The problem. Please repeat the entries exactly as they appear and omit any images.

Start of Block

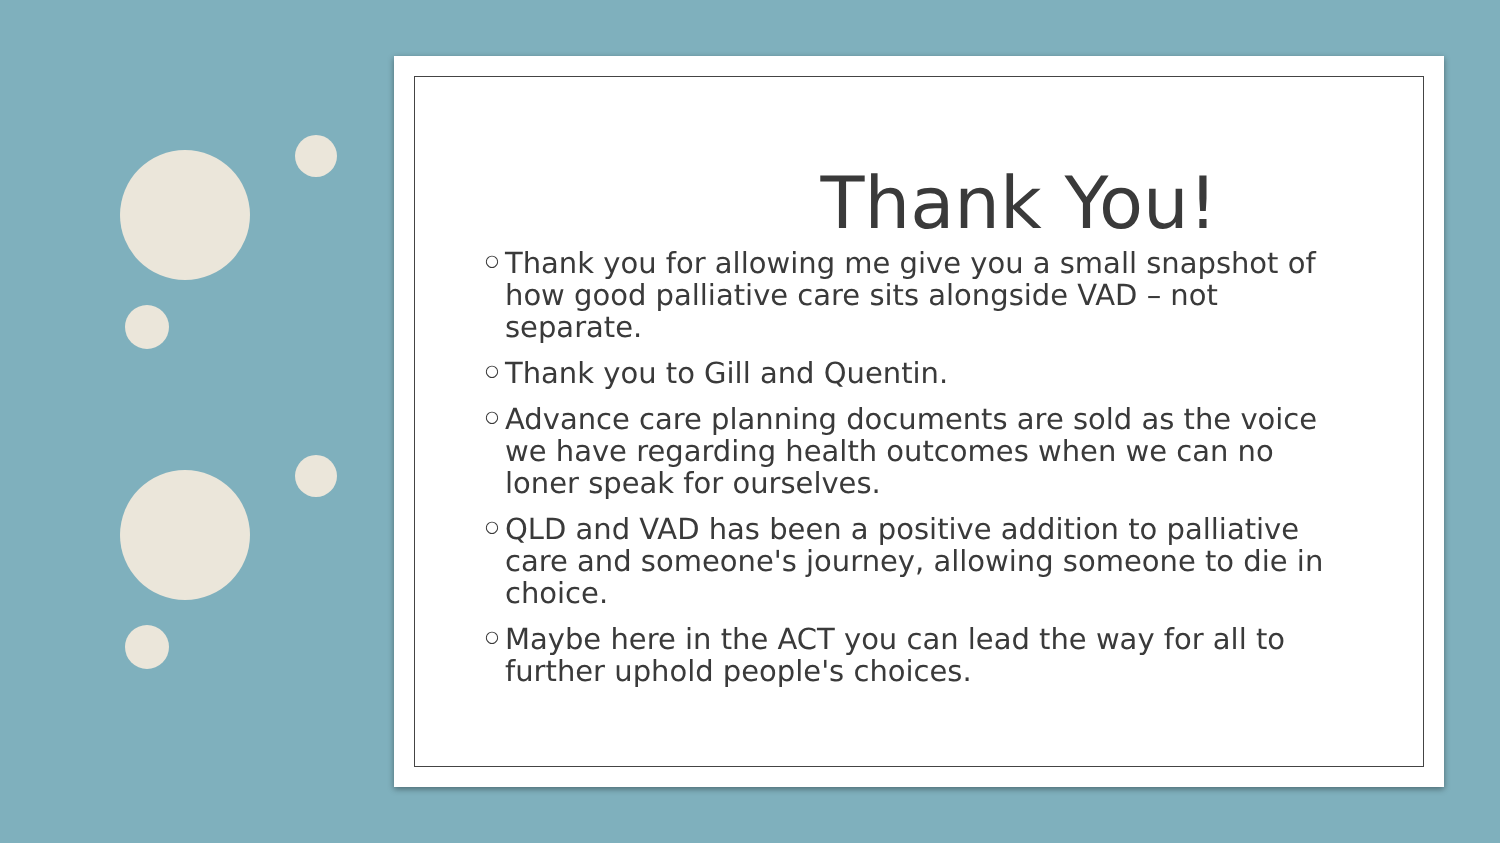Thank You!
○ Thank you for allowing me give you a small snapshot of how good palliative care sits alongside VAD – not separate.
○ Thank you to Gill and Quentin.
○ Advance care planning documents are sold as the voice we have regarding health outcomes when we can no loner speak for ourselves.
○ QLD and VAD has been a positive addition to palliative care and someone's journey, allowing someone to die in choice.
○ Maybe here in the ACT you can lead the way for all to further uphold people's choices.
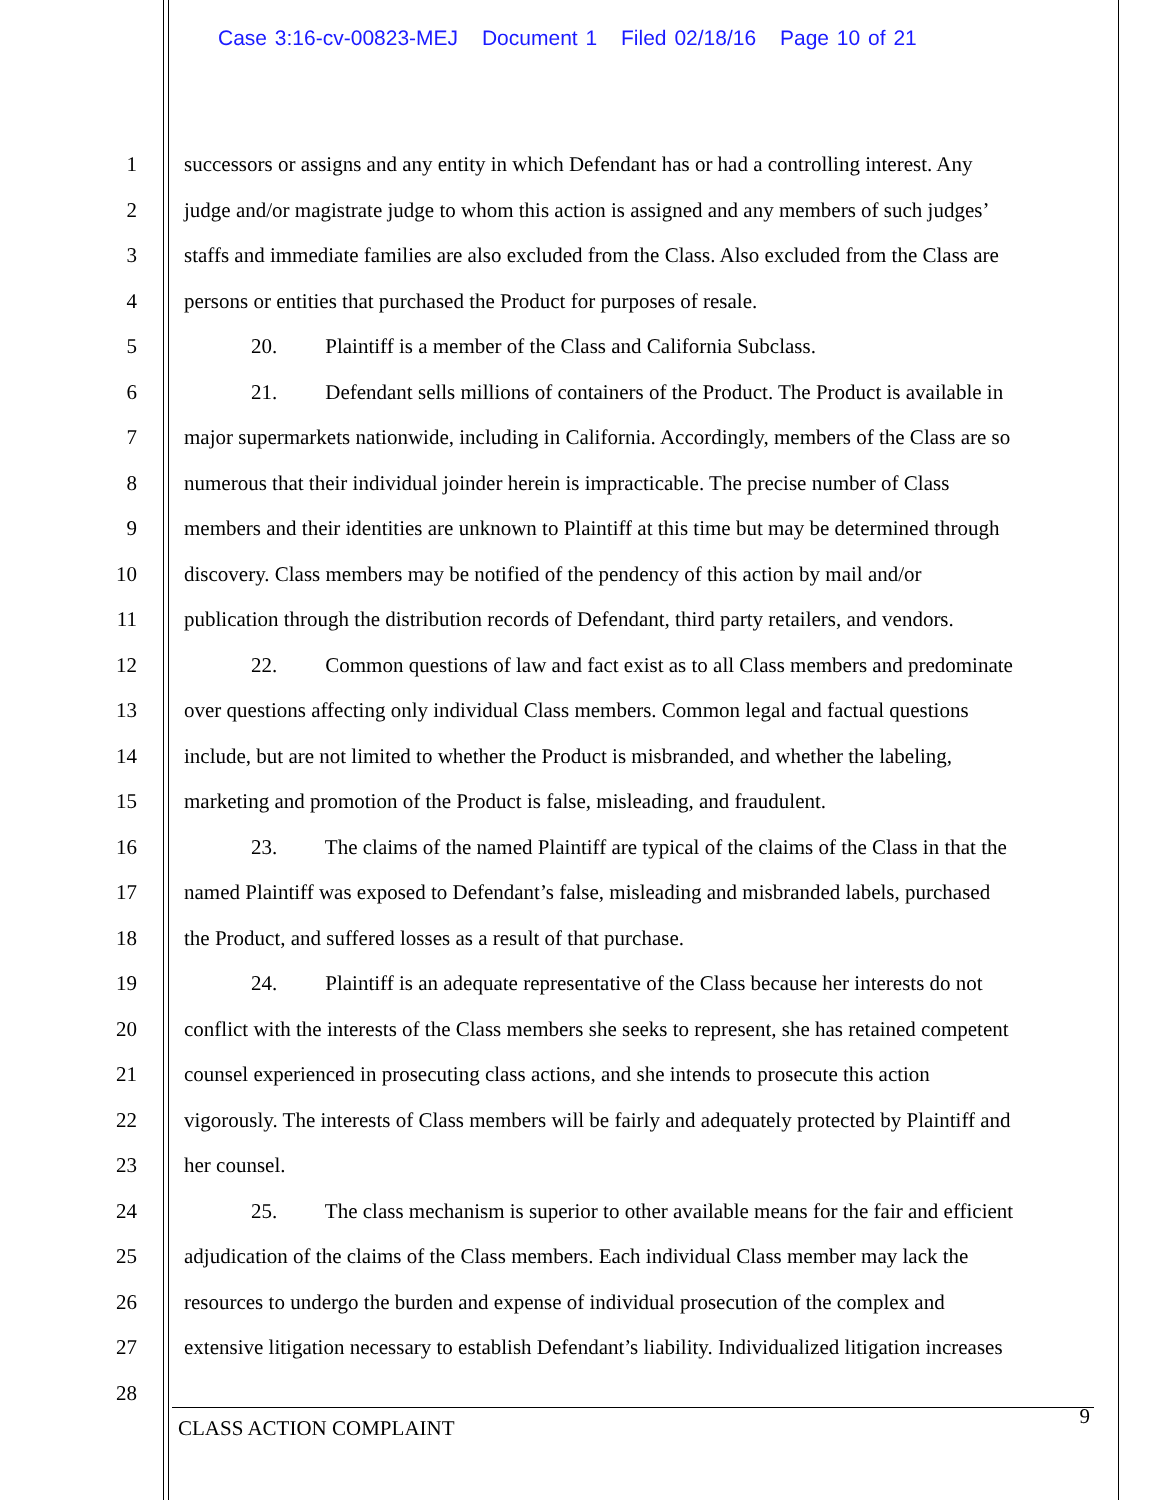Case 3:16-cv-00823-MEJ Document 1 Filed 02/18/16 Page 10 of 21
1 successors or assigns and any entity in which Defendant has or had a controlling interest. Any
2 judge and/or magistrate judge to whom this action is assigned and any members of such judges’
3 staffs and immediate families are also excluded from the Class. Also excluded from the Class are
4 persons or entities that purchased the Product for purposes of resale.
5 20. Plaintiff is a member of the Class and California Subclass.
6 21. Defendant sells millions of containers of the Product. The Product is available in
7 major supermarkets nationwide, including in California. Accordingly, members of the Class are so
8 numerous that their individual joinder herein is impracticable. The precise number of Class
9 members and their identities are unknown to Plaintiff at this time but may be determined through
10 discovery. Class members may be notified of the pendency of this action by mail and/or
11 publication through the distribution records of Defendant, third party retailers, and vendors.
12 22. Common questions of law and fact exist as to all Class members and predominate
13 over questions affecting only individual Class members. Common legal and factual questions
14 include, but are not limited to whether the Product is misbranded, and whether the labeling,
15 marketing and promotion of the Product is false, misleading, and fraudulent.
16 23. The claims of the named Plaintiff are typical of the claims of the Class in that the
17 named Plaintiff was exposed to Defendant’s false, misleading and misbranded labels, purchased
18 the Product, and suffered losses as a result of that purchase.
19 24. Plaintiff is an adequate representative of the Class because her interests do not
20 conflict with the interests of the Class members she seeks to represent, she has retained competent
21 counsel experienced in prosecuting class actions, and she intends to prosecute this action
22 vigorously. The interests of Class members will be fairly and adequately protected by Plaintiff and
23 her counsel.
24 25. The class mechanism is superior to other available means for the fair and efficient
25 adjudication of the claims of the Class members. Each individual Class member may lack the
26 resources to undergo the burden and expense of individual prosecution of the complex and
27 extensive litigation necessary to establish Defendant’s liability. Individualized litigation increases
28
CLASS ACTION COMPLAINT 9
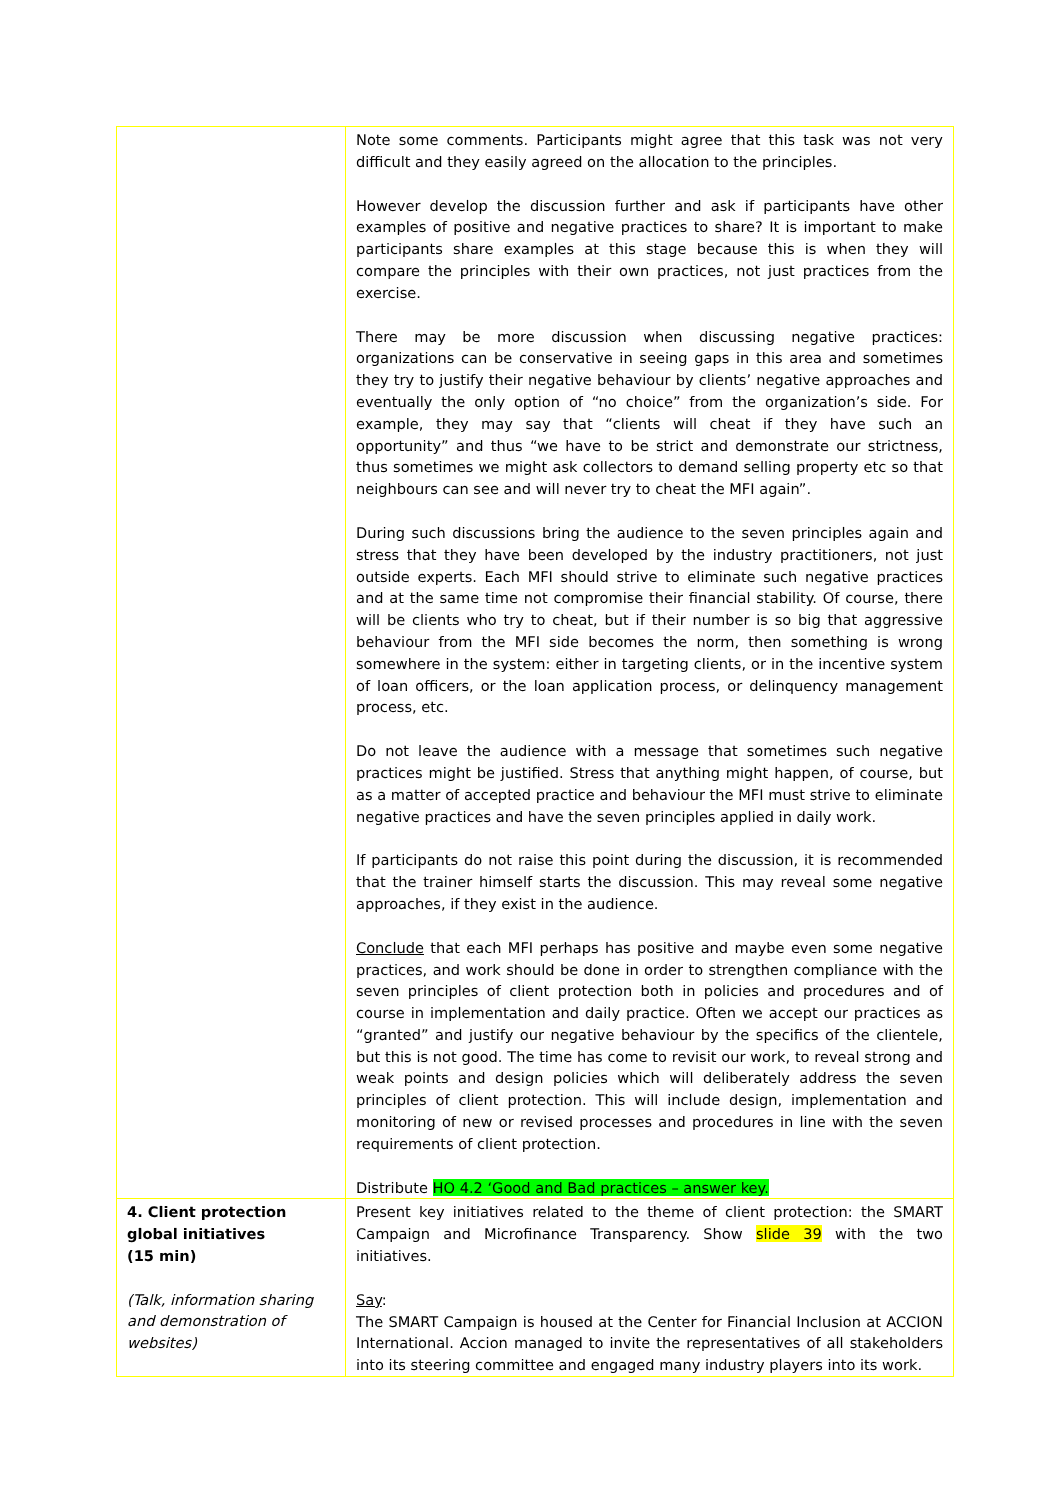| | Note some comments. Participants might agree that this task was not very difficult and they easily agreed on the allocation to the principles. However develop the discussion further and ask if participants have other examples of positive and negative practices to share? It is important to make participants share examples at this stage because this is when they will compare the principles with their own practices, not just practices from the exercise. There may be more discussion when discussing negative practices: organizations can be conservative in seeing gaps in this area and sometimes they try to justify their negative behaviour by clients’ negative approaches and eventually the only option of “no choice” from the organization’s side. For example, they may say that “clients will cheat if they have such an opportunity” and thus “we have to be strict and demonstrate our strictness, thus sometimes we might ask collectors to demand selling property etc so that neighbours can see and will never try to cheat the MFI again”. During such discussions bring the audience to the seven principles again and stress that they have been developed by the industry practitioners, not just outside experts. Each MFI should strive to eliminate such negative practices and at the same time not compromise their financial stability. Of course, there will be clients who try to cheat, but if their number is so big that aggressive behaviour from the MFI side becomes the norm, then something is wrong somewhere in the system: either in targeting clients, or in the incentive system of loan officers, or the loan application process, or delinquency management process, etc. Do not leave the audience with a message that sometimes such negative practices might be justified. Stress that anything might happen, of course, but as a matter of accepted practice and behaviour the MFI must strive to eliminate negative practices and have the seven principles applied in daily work. If participants do not raise this point during the discussion, it is recommended that the trainer himself starts the discussion. This may reveal some negative approaches, if they exist in the audience. Conclude that each MFI perhaps has positive and maybe even some negative practices, and work should be done in order to strengthen compliance with the seven principles of client protection both in policies and procedures and of course in implementation and daily practice. Often we accept our practices as “granted” and justify our negative behaviour by the specifics of the clientele, but this is not good. The time has come to revisit our work, to reveal strong and weak points and design policies which will deliberately address the seven principles of client protection. This will include design, implementation and monitoring of new or revised processes and procedures in line with the seven requirements of client protection. Distribute HO 4.2 ‘Good and Bad practices – answer key. |
| 4. Client protection global initiatives (15 min) (Talk, information sharing and demonstration of websites) | Present key initiatives related to the theme of client protection: the SMART Campaign and Microfinance Transparency. Show slide 39 with the two initiatives. Say : The SMART Campaign is housed at the Center for Financial Inclusion at ACCION International. Accion managed to invite the representatives of all stakeholders into its steering committee and engaged many industry players into its work. |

End of Block

Answer box.
Thank You!
○ Thank you for allowing me give you a small snapshot of how good palliative care sits alongside VAD – not separate.
○ Thank you to Gill and Quentin.
○ Advance care planning documents are sold as the voice we have regarding health outcomes when we can no loner speak for ourselves.
○ QLD and VAD has been a positive addition to palliative care and someone's journey, allowing someone to die in choice.
○ Maybe here in the ACT you can lead the way for all to further uphold people's choices.
Case 3:16-cv-00823-MEJ Document 1 Filed 02/18/16 Page 10 of 21
1 successors or assigns and any entity in which Defendant has or had a controlling interest. Any
2 judge and/or magistrate judge to whom this action is assigned and any members of such judges’
3 staffs and immediate families are also excluded from the Class. Also excluded from the Class are
4 persons or entities that purchased the Product for purposes of resale.
5 20. Plaintiff is a member of the Class and California Subclass.
6 21. Defendant sells millions of containers of the Product. The Product is available in
7 major supermarkets nationwide, including in California. Accordingly, members of the Class are so
8 numerous that their individual joinder herein is impracticable. The precise number of Class
9 members and their identities are unknown to Plaintiff at this time but may be determined through
10 discovery. Class members may be notified of the pendency of this action by mail and/or
11 publication through the distribution records of Defendant, third party retailers, and vendors.
12 22. Common questions of law and fact exist as to all Class members and predominate
13 over questions affecting only individual Class members. Common legal and factual questions
14 include, but are not limited to whether the Product is misbranded, and whether the labeling,
15 marketing and promotion of the Product is false, misleading, and fraudulent.
16 23. The claims of the named Plaintiff are typical of the claims of the Class in that the
17 named Plaintiff was exposed to Defendant’s false, misleading and misbranded labels, purchased
18 the Product, and suffered losses as a result of that purchase.
19 24. Plaintiff is an adequate representative of the Class because her interests do not
20 conflict with the interests of the Class members she seeks to represent, she has retained competent
21 counsel experienced in prosecuting class actions, and she intends to prosecute this action
22 vigorously. The interests of Class members will be fairly and adequately protected by Plaintiff and
23 her counsel.
24 25. The class mechanism is superior to other available means for the fair and efficient
25 adjudication of the claims of the Class members. Each individual Class member may lack the
26 resources to undergo the burden and expense of individual prosecution of the complex and
27 extensive litigation necessary to establish Defendant’s liability. Individualized litigation increases
28
CLASS ACTION COMPLAINT 9
| | Note some comments. Participants might agree that this task was not very difficult and they easily agreed on the allocation to the principles. However develop the discussion further and ask if participants have other examples of positive and negative practices to share? It is important to make participants share examples at this stage because this is when they will compare the principles with their own practices, not just practices from the exercise. There may be more discussion when discussing negative practices: organizations can be conservative in seeing gaps in this area and sometimes they try to justify their negative behaviour by clients’ negative approaches and eventually the only option of “no choice” from the organization’s side. For example, they may say that “clients will cheat if they have such an opportunity” and thus “we have to be strict and demonstrate our strictness, thus sometimes we might ask collectors to demand selling property etc so that neighbours can see and will never try to cheat the MFI again”. During such discussions bring the audience to the seven principles again and stress that they have been developed by the industry practitioners, not just outside experts. Each MFI should strive to eliminate such negative practices and at the same time not compromise their financial stability. Of course, there will be clients who try to cheat, but if their number is so big that aggressive behaviour from the MFI side becomes the norm, then something is wrong somewhere in the system: either in targeting clients, or in the incentive system of loan officers, or the loan application process, or delinquency management process, etc. Do not leave the audience with a message that sometimes such negative practices might be justified. Stress that anything might happen, of course, but as a matter of accepted practice and behaviour the MFI must strive to eliminate negative practices and have the seven principles applied in daily work. If participants do not raise this point during the discussion, it is recommended that the trainer himself starts the discussion. This may reveal some negative approaches, if they exist in the audience. Conclude that each MFI perhaps has positive and maybe even some negative practices, and work should be done in order to strengthen compliance with the seven principles of client protection both in policies and procedures and of course in implementation and daily practice. Often we accept our practices as “granted” and justify our negative behaviour by the specifics of the clientele, but this is not good. The time has come to revisit our work, to reveal strong and weak points and design policies which will deliberately address the seven principles of client protection. This will include design, implementation and monitoring of new or revised processes and procedures in line with the seven requirements of client protection. Distribute HO 4.2 ‘Good and Bad practices – answer key. |
| 4. Client protection global initiatives (15 min) (Talk, information sharing and demonstration of websites) | Present key initiatives related to the theme of client protection: the SMART Campaign and Microfinance Transparency. Show slide 39 with the two initiatives. Say : The SMART Campaign is housed at the Center for Financial Inclusion at ACCION International. Accion managed to invite the representatives of all stakeholders into its steering committee and engaged many industry players into its work. |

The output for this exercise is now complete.